• **TEXT SECTION**:

>>>>>

HADOOP 3.1.1 INSTALLATION

Hadoop(3.1.1) Installation in Ubuntu Environment

Author : Bottu Gurunadha Rao

 Created: 18-Dec-2018

 Updated: 20-Feb-2021
 Release  : 1.0.1
 Purpose: Hadoop(3.1.1) distributed Installation steps in Ubuntu
 History: N/A
 In this blog, I am going to guide you through setting up the   Hadoop environment on Ubuntu Operating System.

Do the following as admin(root) user(sudo)
1)Update OS
command: sudo apt update
Then it asks for admin password, provide it

2)Update ssh
command: sudo apt install ssh

ssh-keygen is a standard component of the Secure Shell (SSH) protocol used to establish secure shell sessions between remote computers over insecure networks.
3)Generate key
command:  ssh-keygen

4)Append generated keys(use cat)
command : cat ~/.ssh/id_rsa.pub >> ~/.ssh/authorized_keys

5)Modify "/etc/ssh/ssh_config"
command : sudo gedit /etc/ssh/ssh_config

6) In the above config file,  check for "#StrictHostkeyChecking YES or ask" and replace YES or ask
    with "no" or "NO"
ex : StrictHostkeyChecking NO
Note : remove # before "StrictHostkeyChecking"

<<<<<

• **APPLY WHAT YOU READ**:
1 > Answer these questions about the Hadoop installation guide:
(a) On what date was the guide updated?
(b) Which command does the guide give for updating ssh?
(c) What character does the guide say to remove before "StrictHostkeyChecking"?
2 > In the Hadoop installation guide, switch "insecure networks" to "untrusted networks" and write out the stretch from "Do the following" through "generated keys(use cat)" with that change.
3 > Does each of these statements agree with the Hadoop installation guide?
(a) The update command asks for the admin password.
(b) The guide says to replace "YES or ask" with "maybe".
(c) The generated keys are appended using cat.

• **MATERIAL SUPPLIED**:
>>>>>

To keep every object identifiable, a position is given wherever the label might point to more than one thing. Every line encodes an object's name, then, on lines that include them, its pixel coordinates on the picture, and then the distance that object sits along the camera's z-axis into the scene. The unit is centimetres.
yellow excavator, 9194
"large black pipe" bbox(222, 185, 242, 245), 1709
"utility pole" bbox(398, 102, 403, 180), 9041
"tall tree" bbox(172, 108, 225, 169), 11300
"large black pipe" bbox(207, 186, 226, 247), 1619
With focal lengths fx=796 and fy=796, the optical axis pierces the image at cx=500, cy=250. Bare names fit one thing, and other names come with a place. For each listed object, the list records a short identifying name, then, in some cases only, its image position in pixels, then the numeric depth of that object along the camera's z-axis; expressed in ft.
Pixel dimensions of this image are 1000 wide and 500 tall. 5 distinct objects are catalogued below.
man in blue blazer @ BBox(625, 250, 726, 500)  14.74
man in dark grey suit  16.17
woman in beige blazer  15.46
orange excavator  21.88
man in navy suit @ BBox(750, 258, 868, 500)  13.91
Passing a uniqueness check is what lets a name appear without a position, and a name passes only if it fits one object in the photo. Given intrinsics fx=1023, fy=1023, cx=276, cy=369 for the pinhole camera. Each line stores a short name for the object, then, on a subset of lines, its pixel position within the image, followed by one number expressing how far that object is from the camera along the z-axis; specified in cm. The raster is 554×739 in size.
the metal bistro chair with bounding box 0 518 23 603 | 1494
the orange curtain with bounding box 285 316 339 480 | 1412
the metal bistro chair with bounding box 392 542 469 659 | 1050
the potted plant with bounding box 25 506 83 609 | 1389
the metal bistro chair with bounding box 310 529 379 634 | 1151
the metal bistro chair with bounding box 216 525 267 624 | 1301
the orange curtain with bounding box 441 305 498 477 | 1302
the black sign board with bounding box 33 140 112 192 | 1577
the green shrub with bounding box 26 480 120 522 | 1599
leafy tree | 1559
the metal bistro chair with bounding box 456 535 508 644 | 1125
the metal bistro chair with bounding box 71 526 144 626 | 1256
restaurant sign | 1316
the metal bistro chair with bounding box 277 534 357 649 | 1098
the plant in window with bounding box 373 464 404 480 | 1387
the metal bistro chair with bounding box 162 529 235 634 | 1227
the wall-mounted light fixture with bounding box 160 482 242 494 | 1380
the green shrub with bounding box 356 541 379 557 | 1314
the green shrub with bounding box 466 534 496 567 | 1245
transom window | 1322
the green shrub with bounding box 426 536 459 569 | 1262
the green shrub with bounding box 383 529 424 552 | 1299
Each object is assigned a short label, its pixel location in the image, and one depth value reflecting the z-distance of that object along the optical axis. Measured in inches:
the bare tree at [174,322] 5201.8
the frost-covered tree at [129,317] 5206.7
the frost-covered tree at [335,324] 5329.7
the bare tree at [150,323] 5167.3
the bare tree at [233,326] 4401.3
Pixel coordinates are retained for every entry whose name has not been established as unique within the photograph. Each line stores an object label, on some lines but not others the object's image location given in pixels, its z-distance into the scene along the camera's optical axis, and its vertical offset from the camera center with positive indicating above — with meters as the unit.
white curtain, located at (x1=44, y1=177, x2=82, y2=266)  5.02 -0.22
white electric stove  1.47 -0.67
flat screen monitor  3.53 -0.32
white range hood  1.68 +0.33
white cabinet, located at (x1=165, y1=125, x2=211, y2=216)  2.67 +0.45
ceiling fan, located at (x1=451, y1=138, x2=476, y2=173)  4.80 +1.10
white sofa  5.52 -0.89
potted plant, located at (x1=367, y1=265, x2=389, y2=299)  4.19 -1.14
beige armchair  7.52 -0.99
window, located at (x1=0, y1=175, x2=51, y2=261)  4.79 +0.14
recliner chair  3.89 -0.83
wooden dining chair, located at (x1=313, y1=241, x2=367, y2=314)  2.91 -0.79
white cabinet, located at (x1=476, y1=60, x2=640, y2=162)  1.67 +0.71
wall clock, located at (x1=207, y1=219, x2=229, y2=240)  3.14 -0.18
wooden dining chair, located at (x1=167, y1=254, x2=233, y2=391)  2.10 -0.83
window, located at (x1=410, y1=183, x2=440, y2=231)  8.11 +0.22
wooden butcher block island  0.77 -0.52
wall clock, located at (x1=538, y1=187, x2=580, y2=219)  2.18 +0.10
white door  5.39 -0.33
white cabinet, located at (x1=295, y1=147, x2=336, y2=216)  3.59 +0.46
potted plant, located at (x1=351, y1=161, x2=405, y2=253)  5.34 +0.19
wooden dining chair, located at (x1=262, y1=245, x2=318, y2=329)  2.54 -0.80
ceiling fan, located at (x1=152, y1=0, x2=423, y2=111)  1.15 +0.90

<<<<<

• **ANSWERS BY TASK**:
1 >
(a) 20-Feb-2021
(b) sudo apt install ssh
(c) #

2 >
Do the following as admin(root) user(sudo)
1)Update OS
command: sudo apt update
Then it asks for admin password, provide it

2)Update ssh
command: sudo apt install ssh

ssh-keygen is a standard component of the Secure Shell (SSH) protocol used to establish secure shell sessions between remote computers over untrusted networks.
3)Generate key
command:  ssh-keygen

4)Append generated keys(use cat)

3 >
(a) Yes: "Then it asks for admin password, provide it"
(b) No: with "no" or "NO"
(c) Yes: "Append generated keys(use cat)"